We have a lot of ambition to still explore the intersection of art and science. I think there's a little bit of untapped space for us—for myself with music, even though we do some songs, and for Greg with art and screenwriting—to meld that world a little more and see where that goes. I'm not sure exactly what form that will take. We have some ideas on our end, but it's like, “How can you make science education even cooler?” Because a lot of our songs have to resort to being a bit cheesy and being self-aware and it's a little bit cringey to be learning science through song, and so for me in this new space I'm like, “Can you get around that? Can you make music that can also be really powerful or catchy or engaging and also teach people? Can you make art that can do that? Could you make a scripted show that could do that, that teaches people but's still as engaging as another show?”
Is there anything else you were hoping to talk about?
I think it's so cool that you guys highlight queer STEM creators, because I think obviously that's an underrepresented community. It was definitely hard at the beginning when we started, even being in spaces that are predominantly just straight guys. And I feel like that's changing a lot, and I feel really excited about that change.
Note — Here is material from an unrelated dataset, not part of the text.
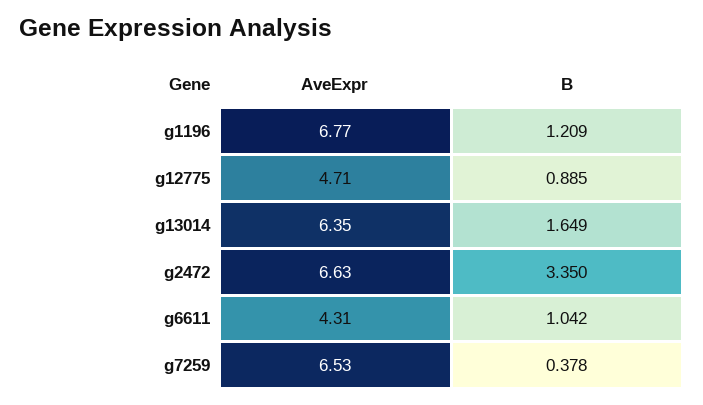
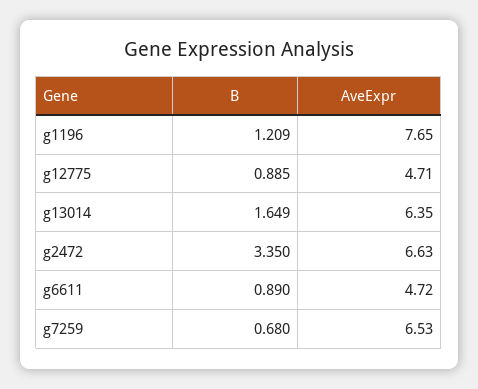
AveExpr, g1196: 6.77 -> 7.65
AveExpr, g6611: 4.31 -> 4.72
B, g6611: 1.042 -> 0.89
B, g7259: 0.378 -> 0.68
But YouTube as an example—we made a video specifically about racism in STEM, but it was about the top 30 STEM creators on YouTube all being men except for one girl, and not one of them was a person of color. And so just being able to stop and recognize that and then acknowledge why representation matters is so important, and how that trickles far beyond just someone being an entertainer or a science communicator.
For all the people you've featured and the ones yet to be featured, it's really awesome that people have the bravery to do that and to put themselves out there. And they'll probably face challenges that not everyone has to face, but hopefully, it just makes us all stronger for it.